Copy every line of the data that contains the string "Erasmus".

** Opening Dataset extract block **

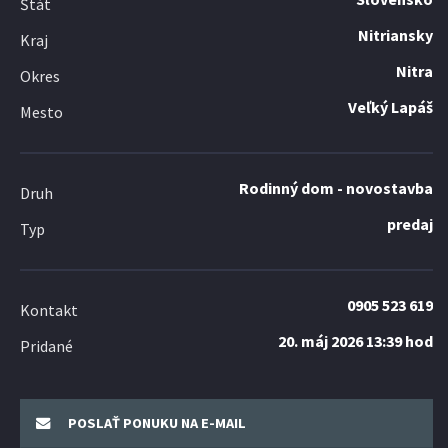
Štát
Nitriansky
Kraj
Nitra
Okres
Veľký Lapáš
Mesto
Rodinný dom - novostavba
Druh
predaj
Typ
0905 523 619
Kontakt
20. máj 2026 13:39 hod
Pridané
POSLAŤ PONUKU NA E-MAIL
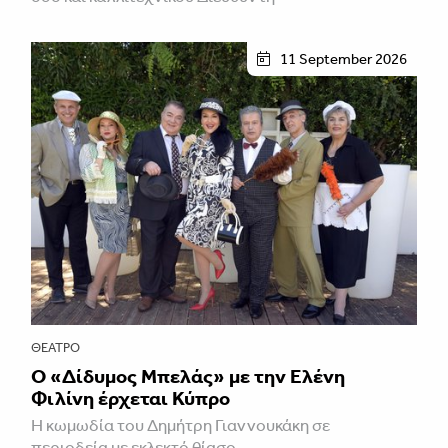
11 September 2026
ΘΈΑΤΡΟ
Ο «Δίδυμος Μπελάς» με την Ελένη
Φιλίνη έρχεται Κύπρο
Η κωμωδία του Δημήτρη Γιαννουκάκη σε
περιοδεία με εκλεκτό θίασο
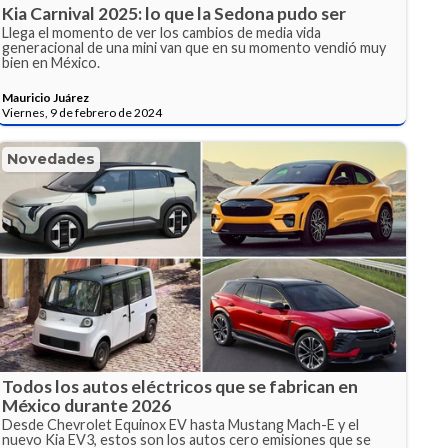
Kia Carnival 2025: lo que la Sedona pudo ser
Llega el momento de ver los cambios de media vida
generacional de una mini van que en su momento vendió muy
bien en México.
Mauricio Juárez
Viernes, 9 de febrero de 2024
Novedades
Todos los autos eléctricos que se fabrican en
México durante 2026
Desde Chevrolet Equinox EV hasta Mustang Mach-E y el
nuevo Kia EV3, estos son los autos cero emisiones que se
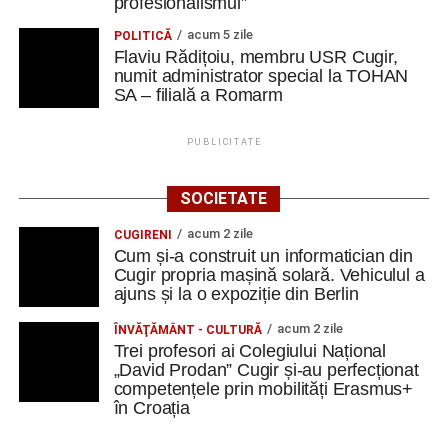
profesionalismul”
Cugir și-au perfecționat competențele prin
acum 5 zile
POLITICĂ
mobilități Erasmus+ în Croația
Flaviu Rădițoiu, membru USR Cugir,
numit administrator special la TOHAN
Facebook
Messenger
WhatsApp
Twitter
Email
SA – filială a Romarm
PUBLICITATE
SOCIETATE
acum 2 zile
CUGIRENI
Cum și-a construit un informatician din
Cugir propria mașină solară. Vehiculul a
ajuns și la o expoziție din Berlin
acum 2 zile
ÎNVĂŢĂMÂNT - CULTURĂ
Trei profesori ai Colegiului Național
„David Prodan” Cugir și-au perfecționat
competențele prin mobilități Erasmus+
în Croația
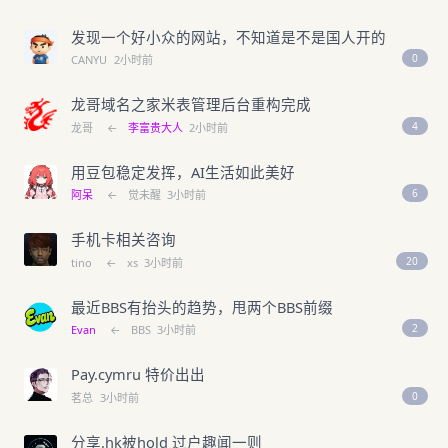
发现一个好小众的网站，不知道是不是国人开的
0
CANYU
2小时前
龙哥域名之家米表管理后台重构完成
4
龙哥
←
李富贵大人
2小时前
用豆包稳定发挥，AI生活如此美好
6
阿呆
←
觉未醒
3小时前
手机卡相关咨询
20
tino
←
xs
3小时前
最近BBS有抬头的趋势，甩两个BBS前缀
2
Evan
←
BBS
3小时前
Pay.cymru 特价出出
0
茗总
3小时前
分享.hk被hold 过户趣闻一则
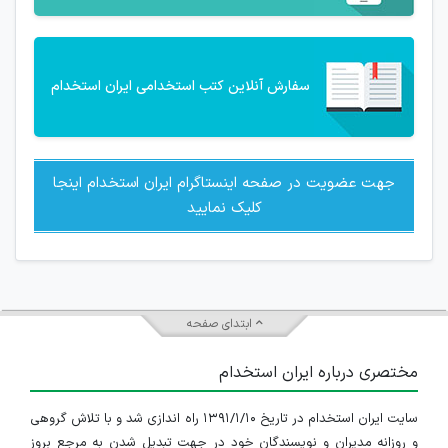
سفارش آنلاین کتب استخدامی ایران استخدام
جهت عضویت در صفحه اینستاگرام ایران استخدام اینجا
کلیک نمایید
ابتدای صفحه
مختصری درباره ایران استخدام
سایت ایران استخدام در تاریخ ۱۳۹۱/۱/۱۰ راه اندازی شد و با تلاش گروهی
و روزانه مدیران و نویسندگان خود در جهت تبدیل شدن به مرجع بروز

** Closing Dataset extract block **

§ Output of the exercise:
mobilități Erasmus+ în Croația
competențele prin mobilități Erasmus+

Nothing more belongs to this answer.